Deep-sea mining is on the verge of being authorised
Interest groups that invest in mineral exploration and mining technologies are pushing for rapid authorisation of deep-sea mining on the international seabed. Their business model is risky: without authorisation, investments in expensive mining infrastructure may dry up. These only flow with the prospect of profits, which the industry expects in the course of the increasing demand for sustainable energies.
Only a small number of the 168 contracting partner states sit at the negotiating table of the Seabed Authority where the regulatory framework for the commercial exploitation of mineral resources is determined. They are also primarily those states who have an interest in promoting deep-sea mining. The influence of industry on the negotiations is also a matter of concern.
In June 2021, The Pacific island nation of Nauru filed a request for regulations to be put in place by 2023 to allow metal mining on the international seabed. The motion was sponsored by the Metals Company (until recently known as DeepGreen), which controls the mining company in question in Nauru.

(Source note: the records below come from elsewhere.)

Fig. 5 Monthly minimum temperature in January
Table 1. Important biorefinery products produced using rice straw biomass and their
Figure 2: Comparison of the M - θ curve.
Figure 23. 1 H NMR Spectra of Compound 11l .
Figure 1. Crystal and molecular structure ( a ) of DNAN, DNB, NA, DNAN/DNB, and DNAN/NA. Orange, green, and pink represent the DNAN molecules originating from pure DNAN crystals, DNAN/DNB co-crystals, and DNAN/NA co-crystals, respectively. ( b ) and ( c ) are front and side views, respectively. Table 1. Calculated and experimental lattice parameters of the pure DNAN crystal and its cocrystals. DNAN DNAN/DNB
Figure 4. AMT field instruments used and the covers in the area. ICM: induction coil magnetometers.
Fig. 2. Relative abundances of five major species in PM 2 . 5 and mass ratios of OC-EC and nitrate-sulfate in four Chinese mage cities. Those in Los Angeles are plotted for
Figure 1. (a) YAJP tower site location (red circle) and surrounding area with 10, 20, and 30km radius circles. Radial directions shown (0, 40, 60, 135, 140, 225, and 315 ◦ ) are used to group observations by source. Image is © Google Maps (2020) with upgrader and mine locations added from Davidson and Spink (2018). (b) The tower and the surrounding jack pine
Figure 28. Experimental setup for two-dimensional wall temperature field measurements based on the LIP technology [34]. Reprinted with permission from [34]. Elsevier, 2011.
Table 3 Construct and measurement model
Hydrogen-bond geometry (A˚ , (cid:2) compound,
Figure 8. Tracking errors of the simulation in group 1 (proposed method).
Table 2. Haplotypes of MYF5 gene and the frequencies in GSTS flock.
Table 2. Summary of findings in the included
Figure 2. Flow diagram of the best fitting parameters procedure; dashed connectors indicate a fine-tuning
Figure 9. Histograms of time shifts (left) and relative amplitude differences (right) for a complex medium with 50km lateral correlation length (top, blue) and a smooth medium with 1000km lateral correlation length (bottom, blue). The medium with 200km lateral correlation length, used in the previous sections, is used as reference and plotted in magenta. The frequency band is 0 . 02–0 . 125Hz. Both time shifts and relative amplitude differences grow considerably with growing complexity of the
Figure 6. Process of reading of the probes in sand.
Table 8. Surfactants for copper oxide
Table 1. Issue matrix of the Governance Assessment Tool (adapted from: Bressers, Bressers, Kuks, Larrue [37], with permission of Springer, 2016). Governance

The ISA is justifiably being criticised for promoting the extraction of raw materials from the deep sea at the expense of environmental protection. The prevalence of commercial interests in its discourse runs counter to the body’s mandate to safeguard the environment. Important information on the negotiation process is kept under tight wraps and the engagement of representatives from civil society organisations such as non-governmental organisations (NGOs) is not adequately guaranteed.
Following complaints, the Seabed Authority drafted a stakeholder inclusion strategy in 2021 and submitted it for public review. OceanCare commented on this document, which does not adequately reflect internationally recognised principles on transparency and participation, and called for qualified NGOs to be admitted as observers. These observers should be able to participate fully in negotiations and consultations, to express their views and to submit documents. In addition, and unlike in the past, transparency should be the rule and confidentiality the exception subject to justification in respect to negotiations and applications relating to deep-sea mining.
The ISA is currently negotiating the regulations for commercial deep-sea mining within the framework of the so-called “Mining Code“. This includes binding requirements as well as recommendations. OceanCare has criticised the lack of regulations on underwater noise in a public hearing.
In particular, OceanCare addresses the International Seabed Authority regarding the harmful consequences of underwater noise caused by deep-sea mining. It is important that deep-sea mining remains banned until legal provisions can be established on the basis of solid scientific data to ensure the ecology of the deep sea is protected from harm.